TASK DETAILS
Rewrite the items below, replacing "series" with "data series" wherever it appears and changing nothing else. Leave the pictures out of your answer.

+ + + +

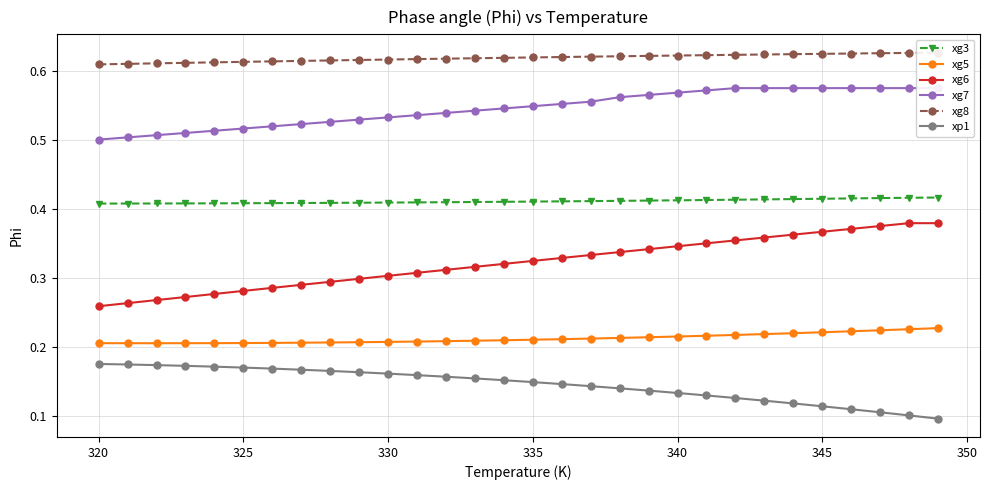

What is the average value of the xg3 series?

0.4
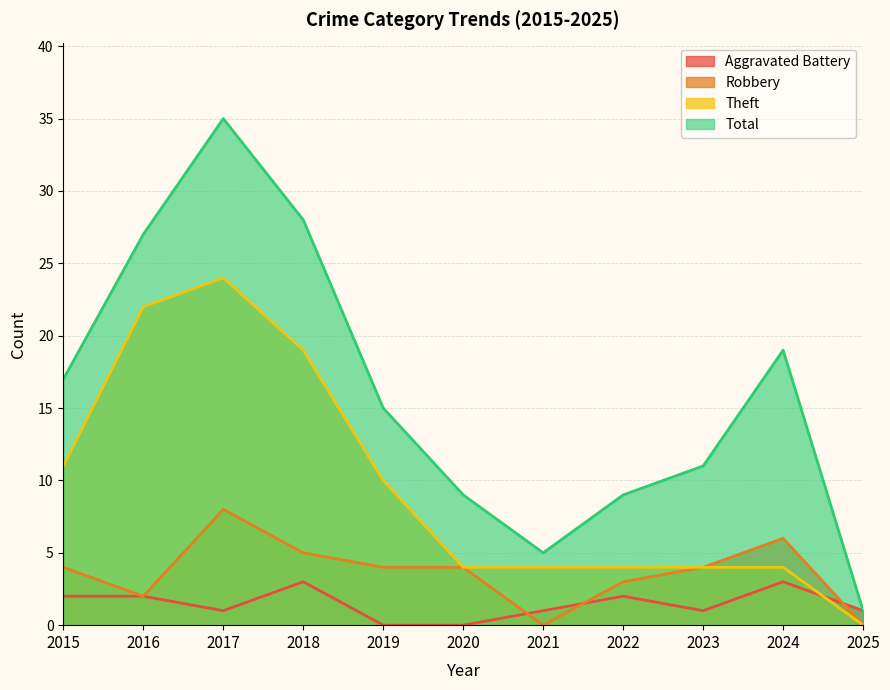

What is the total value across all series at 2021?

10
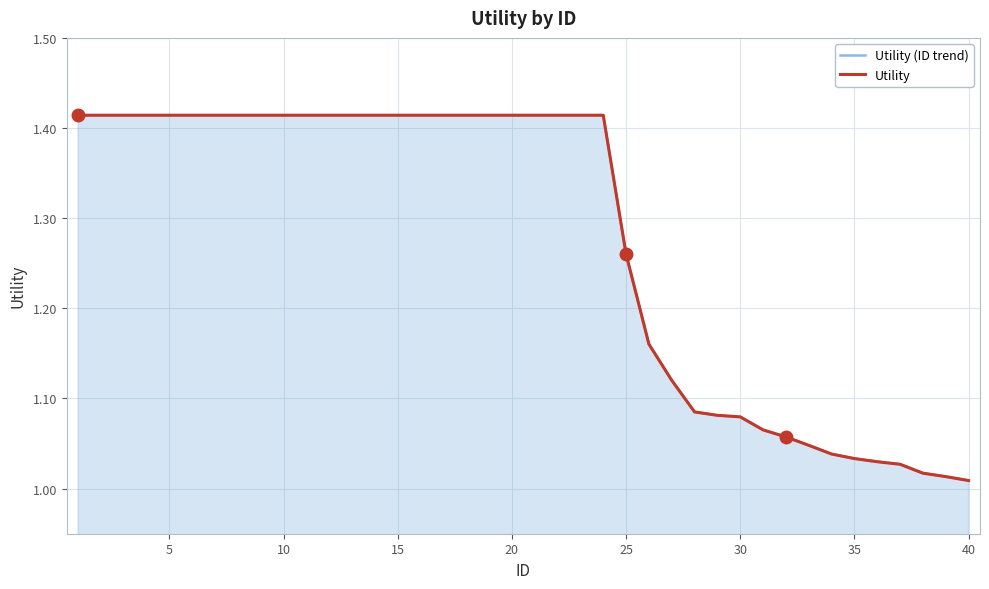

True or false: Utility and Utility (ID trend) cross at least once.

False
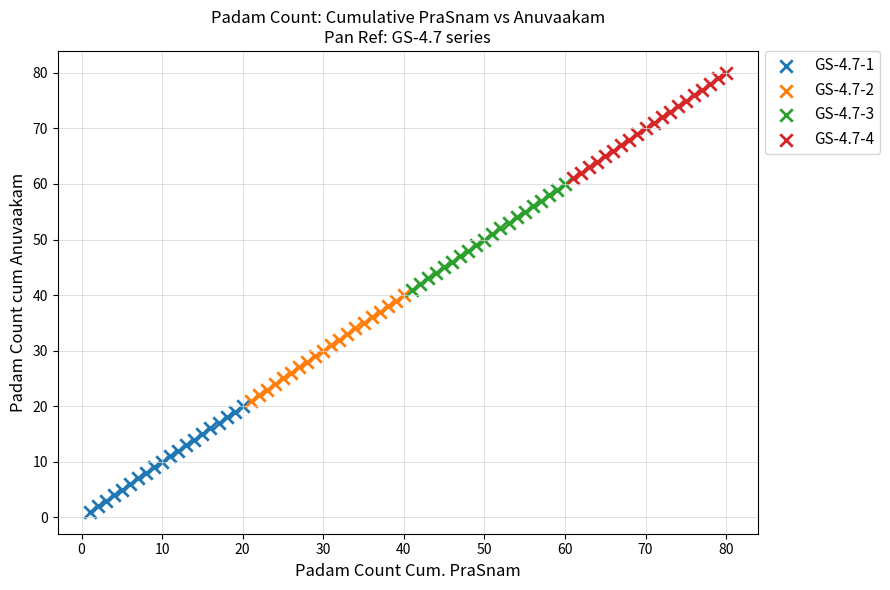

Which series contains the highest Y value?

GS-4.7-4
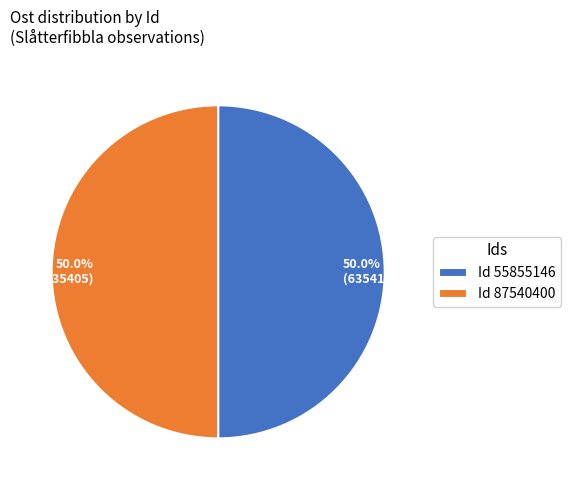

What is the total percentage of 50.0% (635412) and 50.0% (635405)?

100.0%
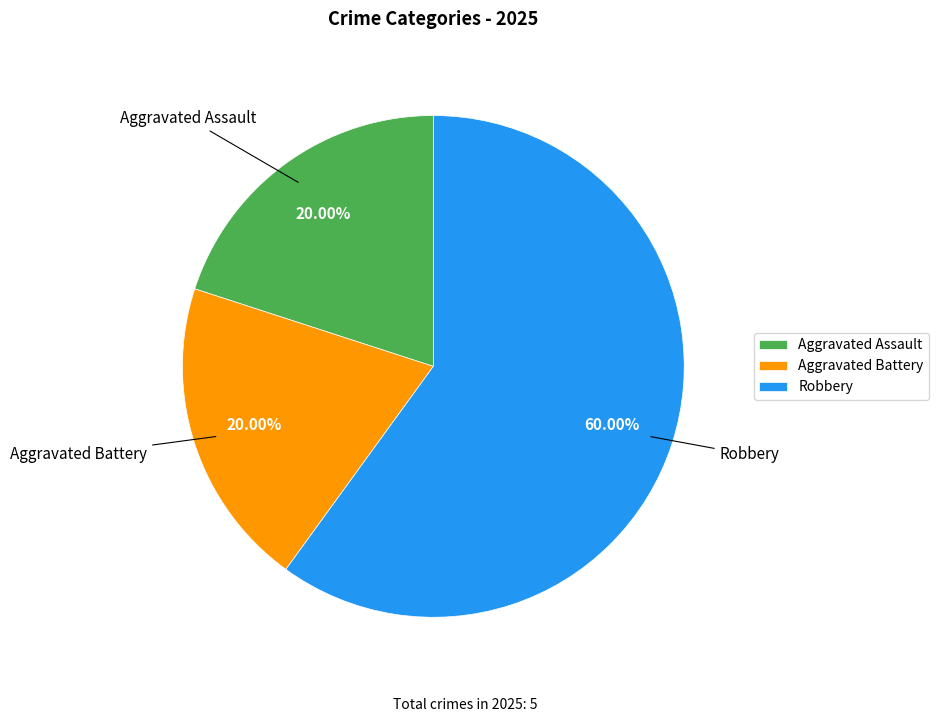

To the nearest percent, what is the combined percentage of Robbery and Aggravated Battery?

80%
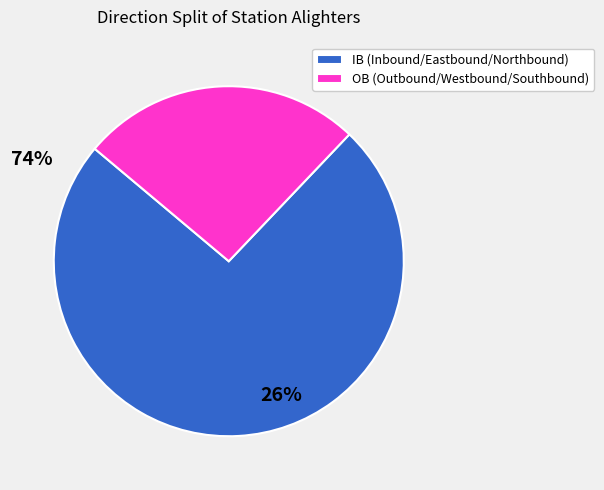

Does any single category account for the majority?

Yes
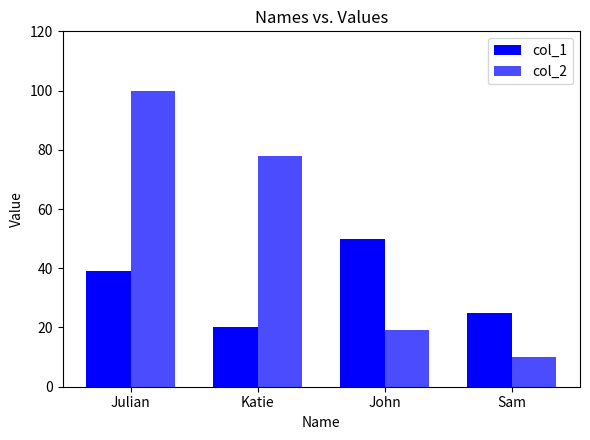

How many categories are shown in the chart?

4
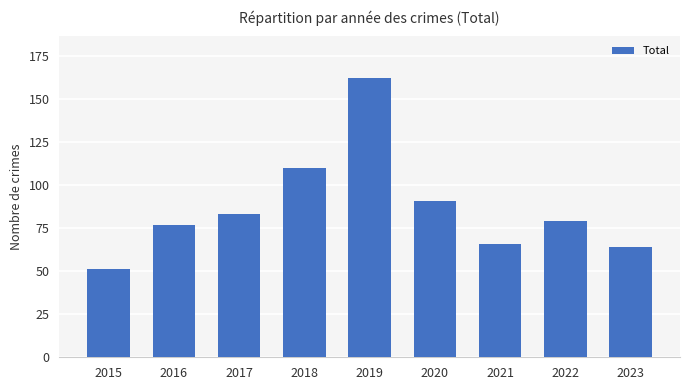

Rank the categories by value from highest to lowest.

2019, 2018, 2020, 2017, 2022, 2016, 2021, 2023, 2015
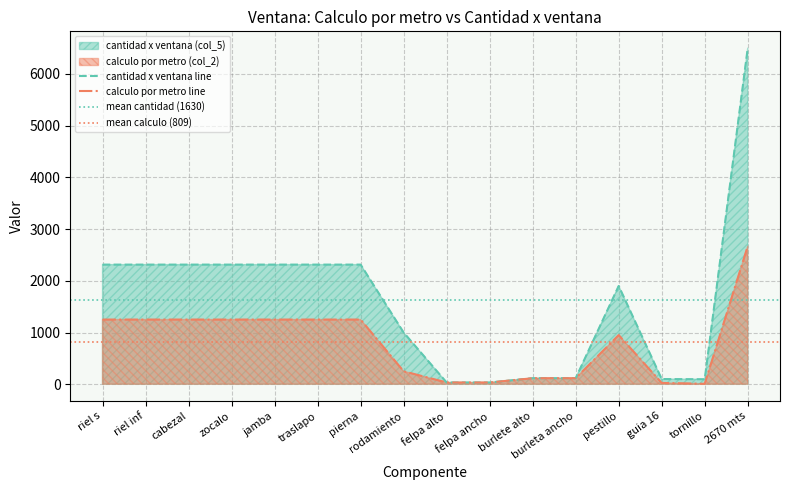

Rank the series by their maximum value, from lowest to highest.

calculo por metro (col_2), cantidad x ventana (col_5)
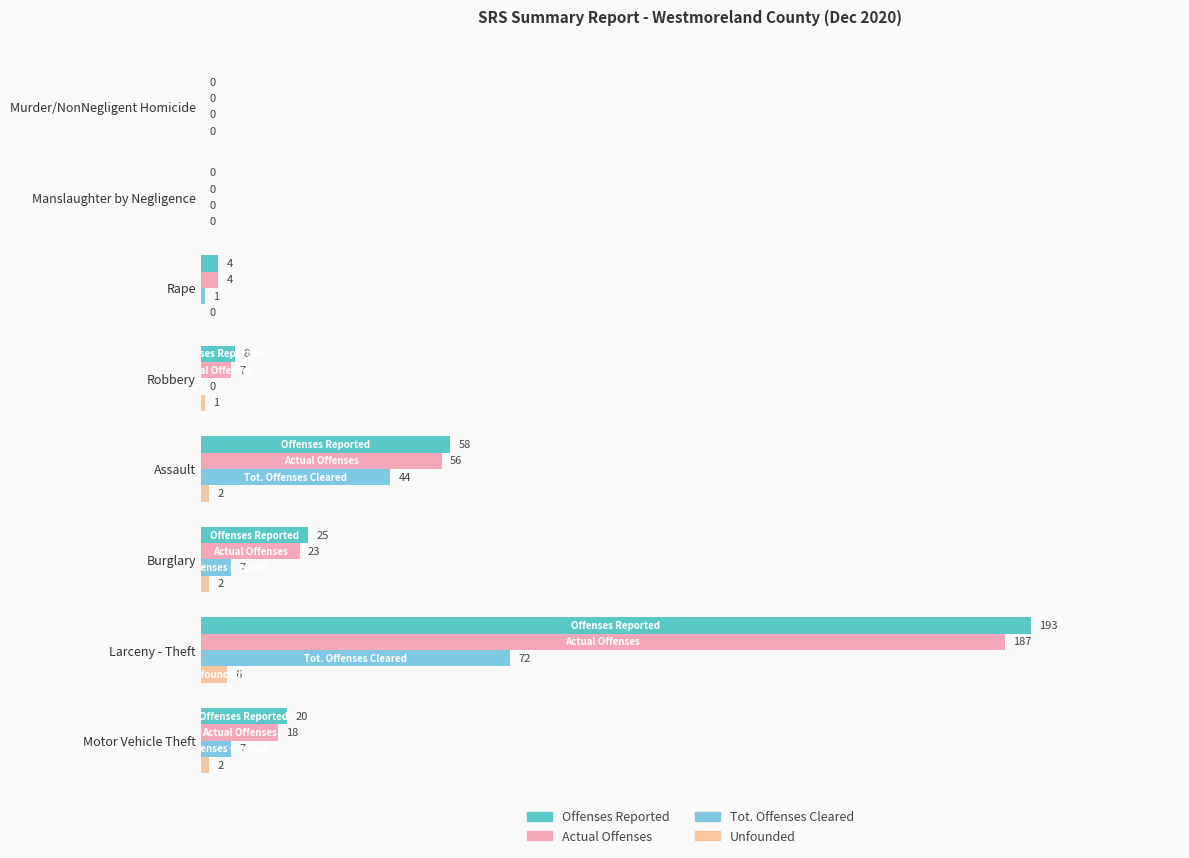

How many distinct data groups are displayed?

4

+ + + +

RESPONSE TO THE EXERCISE
What is the average value of the xg3 data series?

0.4

What is the total value across all data series at 2021?

10

True or false: Utility and Utility (ID trend) cross at least once.

False

Which data series contains the highest Y value?

GS-4.7-4

What is the total percentage of 50.0% (635412) and 50.0% (635405)?

100.0%

To the nearest percent, what is the combined percentage of Robbery and Aggravated Battery?

80%

Does any single category account for the majority?

Yes

How many categories are shown in the chart?

4

Rank the categories by value from highest to lowest.

2019, 2018, 2020, 2017, 2022, 2016, 2021, 2023, 2015

Rank the data series by their maximum value, from lowest to highest.

calculo por metro (col_2), cantidad x ventana (col_5)

How many distinct data groups are displayed?

4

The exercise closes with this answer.